> EXTRAIT CHOISI:

**********

L’escalier vers
l’Espagne
17 mai 2004
Les
lecteurs de l’ouvrage de référence d’Alain
Blanchard le savent bien : sur les Pyrénées il y a
souvent plusieurs masses d’air aux
caractéristiques différentes. Pour le vélivole
Oloronnais, il y en a classiquement trois : celle
de la plaine, celle de la chaîne centrale, et
celle des faces Sud.
Vu
d’en bas avant de décoller, on n’en voit pas
forcément toutes les subtilités surtout si la
masse d’air de la plaine n’est pas balisée par des
cumulus. On voit alors celle de la zone centrale,
avec des joufflus prometteurs et c’est tout. La
frontière entre la masse d’air de la plaine et
celle de la zone centrale est mobile. En début de
journée elle se trouve sur le 2eme ou le 3eme
chaînon, et petit à petit elle migre vers la crête
frontière. Cette migration peut être suffisamment
rapide pour que le planeur n°2, largué 20 minutes
après le n°1, ne trouve plus aucune ascendance là
ou son prédécesseur avait 3 m/s. Il est alors
condamné à passer son après midi en basses
couches, en écoutant les copains crapahuter vers
le mont Perdu. Râlant non ? Pour éviter pareille
mésaventure il faut bien observer le ciel pendant
le remorqué, et surtout ne pas larguer trop tôt.

**********

> DONNÉES ENREGISTRÉES:
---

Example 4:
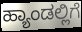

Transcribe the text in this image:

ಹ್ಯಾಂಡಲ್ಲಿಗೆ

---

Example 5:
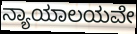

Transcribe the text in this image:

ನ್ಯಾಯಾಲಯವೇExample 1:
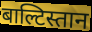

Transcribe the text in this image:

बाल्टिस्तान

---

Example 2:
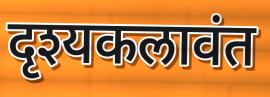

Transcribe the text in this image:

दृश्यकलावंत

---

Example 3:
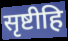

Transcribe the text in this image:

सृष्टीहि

**********

> TRAVAIL À FAIRE:
- 1) Reportez mot pour mot le passage du texte sur les masses d'air des Pyrénées qui commence par « L’escalier vers » et va jusqu'à « des faces Sud. ».
- 2) Traduisez en anglais cette phrase du texte sur les masses d'air des Pyrénées : « La frontière entre la masse d'air de la plaine et celle de la zone centrale est mobile. »
- 3) Veuillez poursuivre le texte sur les masses d'air des Pyrénées à la suite de sa dernière phrase.

> RÉSULTATS SUCCESSIFS:
- 1)
L’escalier vers
l’Espagne
17 mai 2004
Les
lecteurs de l’ouvrage de référence d’Alain
Blanchard le savent bien : sur les Pyrénées il y a
souvent plusieurs masses d’air aux
caractéristiques différentes. Pour le vélivole
Oloronnais, il y en a classiquement trois : celle
de la plaine, celle de la chaîne centrale, et
celle des faces Sud.

- 2) The boundary between the air mass of the plain and that of the central zone is mobile.

- 3)
Si on dispose d’une info sur les directions de
vent, cela aide énormément.
En
ce lundi, vent d’Est annoncé en basses couches,
mais du 150° à 3000 mètres. On annonce des cumulus
à 2000 mètres dans la masse d’air de la plaine….
vers 17 heures, sans doute pas avant. La vie ne va
pas être facile pour les copains en
rassemblement à Aire. Les faces au soleil du matin
en Ossau sont balisées de cumulus, celles du
cheminement habituel vers l’Ourdinse, lieu
traditionnel de largage par vent de Sud sont dans
le bleu. Normal, cela ne peut qu’être dégueulant
sous le vent de la crête Aspe-Ossau.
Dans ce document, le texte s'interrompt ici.